1981: Record high mortgage rates stifle cooperative sales
The record high mortgage rates that peaked above 18 percent 27 years ago this month depressed sales of co-ops in the city, sales brokers said. The impact was felt most strongly among co-ops priced in the middle range at the time, between $90,000 and $250,000. The president of Darwood Management Company, which managed 40 co-op buildings at the time, reported that of the 50 sales it was working on that year, a quarter fell through.

“Many buyers have decided that it’s too expensive, and others can’t convince the bank to let them have [the money],” the company president told the New York Times.

Nationwide, annual housing sales hit a low in 1981; in the northeast they fell to 46,000 units. That was the lowest number on record from data that went back to 1963, accoring to the U.S. Census Bureau.

Anecdotal evidence from brokers illustrated the drop in volume. At the time, broker Brewster Ives of Douglas Elliman-Gibbons & Ives said the number of sales in the 200 buildings he worked in fell from 1,165 units four years earlier to 698 in 1981.

Hard data on co-op sales was not available in the 1980s and earlier.

Large banks such as Chase Manhattan Bank and Citibank also said applications for loans had declined that year.

1956: World’s first stainless-steel skyscraper opens
The Socony Mobil Building, the first high-rise office tower to be covered in a skin of stainless steel, opened 52 years ago this month near Grand Central Terminal. The 42-story tower occupying an entire block at 150 East 42nd Street between Lexington and Third avenues is covered with thousands of metal panels.

Although other skyscrapers such as the Chrysler Building have had skins of aluminum, no other significant building has been covered in stainless steel. In 2005 the Landmarks Preservation Commission designated the building a landmark.

Socony Mobil Oil Company moved to the  1.6 million-square-foot building 71 years after the Standard Oil Company of New York, its predecessor, first occupied 26 Broadway Downtown.

The 0.037-inch-thick panels stamped with a raised pattern were about one and a half times more expensive than brick, but the developers were friendly with the United States Steel Corporation, which covered the extra cost, the New York Times reported. The building was designed by architects Wallace Harrison and Max Abramovitz, who designed the United Nations and Avery Fisher Hall. The tower was developed by John Galbreath and Peter Ruffin on land owned by an old real estate family, the Goelets.

1921: $600M plan to extend Manhattan unveiled
Citing an effort to preserve the value of Downtown real estate, supporters announced a plan 87 years ago this month to develop a six-square-mile extension south of the Battery by filling in a swath of New York Bay.

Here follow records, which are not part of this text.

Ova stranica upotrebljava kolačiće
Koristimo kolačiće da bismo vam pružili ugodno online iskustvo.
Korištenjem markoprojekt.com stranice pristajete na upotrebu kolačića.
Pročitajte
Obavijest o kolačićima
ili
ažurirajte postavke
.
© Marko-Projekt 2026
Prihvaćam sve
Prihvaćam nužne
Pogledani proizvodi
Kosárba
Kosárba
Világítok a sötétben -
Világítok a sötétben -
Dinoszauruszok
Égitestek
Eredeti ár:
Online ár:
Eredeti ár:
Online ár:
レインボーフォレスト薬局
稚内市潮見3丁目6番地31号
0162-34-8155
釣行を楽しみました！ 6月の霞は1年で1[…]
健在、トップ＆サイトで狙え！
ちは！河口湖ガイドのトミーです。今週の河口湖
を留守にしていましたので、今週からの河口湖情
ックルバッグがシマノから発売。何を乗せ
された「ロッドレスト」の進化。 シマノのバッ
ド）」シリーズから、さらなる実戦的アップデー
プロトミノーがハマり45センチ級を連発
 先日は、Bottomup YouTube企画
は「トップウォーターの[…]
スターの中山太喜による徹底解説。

Backers said there were no substantial engineering obstacles to the project that would be financed by private investments estimated at $600 million. Supporters, which included the president of the Real Estate Board of New York and the business group the Broadway Association, were concerned that Downtown was losing its office market value as companies migrated to Midtown.

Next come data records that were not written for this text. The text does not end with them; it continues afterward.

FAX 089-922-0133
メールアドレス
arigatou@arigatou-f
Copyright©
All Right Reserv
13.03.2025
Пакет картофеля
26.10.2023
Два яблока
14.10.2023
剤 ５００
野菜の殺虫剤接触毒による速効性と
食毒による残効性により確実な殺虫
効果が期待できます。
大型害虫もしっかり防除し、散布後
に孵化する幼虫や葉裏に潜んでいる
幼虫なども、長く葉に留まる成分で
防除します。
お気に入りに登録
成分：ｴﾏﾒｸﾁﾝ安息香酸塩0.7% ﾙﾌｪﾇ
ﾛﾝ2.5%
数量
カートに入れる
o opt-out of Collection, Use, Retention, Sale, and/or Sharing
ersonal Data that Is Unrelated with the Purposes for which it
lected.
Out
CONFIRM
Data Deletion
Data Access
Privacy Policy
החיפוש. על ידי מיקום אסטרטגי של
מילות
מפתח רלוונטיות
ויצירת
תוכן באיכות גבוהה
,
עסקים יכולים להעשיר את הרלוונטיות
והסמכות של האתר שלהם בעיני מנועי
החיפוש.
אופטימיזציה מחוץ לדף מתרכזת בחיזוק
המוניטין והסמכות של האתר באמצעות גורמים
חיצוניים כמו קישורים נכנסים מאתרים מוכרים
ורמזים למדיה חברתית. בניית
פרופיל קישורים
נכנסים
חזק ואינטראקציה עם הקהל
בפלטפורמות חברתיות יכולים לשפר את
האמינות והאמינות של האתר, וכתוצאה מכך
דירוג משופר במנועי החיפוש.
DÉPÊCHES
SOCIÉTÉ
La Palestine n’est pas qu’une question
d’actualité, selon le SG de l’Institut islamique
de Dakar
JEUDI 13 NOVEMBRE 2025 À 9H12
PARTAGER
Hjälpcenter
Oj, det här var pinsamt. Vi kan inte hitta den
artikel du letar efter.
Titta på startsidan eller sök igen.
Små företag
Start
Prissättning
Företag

“The ‘northward pull’ will render lower Manhattan a residential section within twenty years unless thoughtful people of vision join together to remedy the geographical defect,” Walter Russell, the president of the Manhattan Extension Inc., told the New York Times. “It would save land values from [severe] depreciation.” The creation of new land would increase the city’s land value by $5 billion, the group claimed.

The concept had been floated before, but it was not until 1921 that an advocacy corporation was created and the project presented formally to the governor and the Port of New York Authority.

Engineer H. L. Shadd threw cold water on the plan in 1922, noting Downtown developed less than half of its potential 4.5 million square feet. In 1926 a report said an advisory board of 100 men to advance the plan might soon be realized. The project appeared to have been quietly abandoned sometime later.